Activity
The output should be the records themselves, given again exactly.

Exercise material
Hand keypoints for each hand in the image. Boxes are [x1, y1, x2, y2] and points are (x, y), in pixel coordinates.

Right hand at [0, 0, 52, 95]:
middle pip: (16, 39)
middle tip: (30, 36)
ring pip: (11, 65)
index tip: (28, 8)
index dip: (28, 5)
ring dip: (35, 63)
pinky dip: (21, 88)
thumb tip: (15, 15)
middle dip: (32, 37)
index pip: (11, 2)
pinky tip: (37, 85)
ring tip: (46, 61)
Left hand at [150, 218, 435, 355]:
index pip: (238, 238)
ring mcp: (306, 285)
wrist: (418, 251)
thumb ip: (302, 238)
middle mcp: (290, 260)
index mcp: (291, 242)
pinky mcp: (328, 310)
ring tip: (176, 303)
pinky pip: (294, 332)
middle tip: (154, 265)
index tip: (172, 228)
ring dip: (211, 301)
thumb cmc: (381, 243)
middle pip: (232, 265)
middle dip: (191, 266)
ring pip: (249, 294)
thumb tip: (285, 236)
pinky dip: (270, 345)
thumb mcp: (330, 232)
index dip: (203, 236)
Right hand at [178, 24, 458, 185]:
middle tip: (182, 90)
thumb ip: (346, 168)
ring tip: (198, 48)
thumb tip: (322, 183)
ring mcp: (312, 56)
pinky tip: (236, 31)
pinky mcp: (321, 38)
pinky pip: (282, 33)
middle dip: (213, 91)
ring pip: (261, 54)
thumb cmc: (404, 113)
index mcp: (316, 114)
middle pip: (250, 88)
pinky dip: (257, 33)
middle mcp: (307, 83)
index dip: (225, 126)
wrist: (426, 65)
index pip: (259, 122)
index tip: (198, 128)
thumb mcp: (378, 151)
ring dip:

Exercise response
Hand keypoints for each hand in the image. Boxes are [x1, y1, x2, y2] and points are (x, y), in pixel coordinates.

Right hand at [0, 0, 52, 95]:
middle pip: (16, 39)
middle tip: (30, 36)
ring pip: (11, 65)
index tip: (28, 8)
index dip: (28, 5)
ring dip: (35, 63)
pinky dip: (21, 88)
thumb tip: (15, 15)
middle dip: (32, 37)
index pip: (11, 2)
pinky tip: (37, 85)
ring tip: (46, 61)
Left hand at [150, 218, 435, 355]:
index pip: (238, 238)
ring mcp: (306, 285)
wrist: (418, 251)
thumb ip: (302, 238)
middle mcp: (290, 260)
index mcp: (291, 242)
pinky mcp: (328, 310)
ring tip: (176, 303)
pinky pip: (294, 332)
middle tip: (154, 265)
index tip: (172, 228)
ring dip: (211, 301)
thumb cmc: (381, 243)
middle pip: (232, 265)
middle dip: (191, 266)
ring pip: (249, 294)
thumb tip: (285, 236)
pinky dip: (270, 345)
thumb mcp: (330, 232)
index dip: (203, 236)
Right hand at [178, 24, 458, 185]:
middle tip: (182, 90)
thumb ip: (346, 168)
ring tip: (198, 48)
thumb tip: (322, 183)
ring mcp: (312, 56)
pinky tip: (236, 31)
pinky mcp: (321, 38)
pinky pip: (282, 33)
middle dip: (213, 91)
ring pip: (261, 54)
thumb cmc: (404, 113)
index mcp: (316, 114)
middle pip: (250, 88)
pinky dip: (257, 33)
middle mcp: (307, 83)
index dip: (225, 126)
wrist: (426, 65)
index pip: (259, 122)
index tip: (198, 128)
thumb mcp: (378, 151)
ring dip:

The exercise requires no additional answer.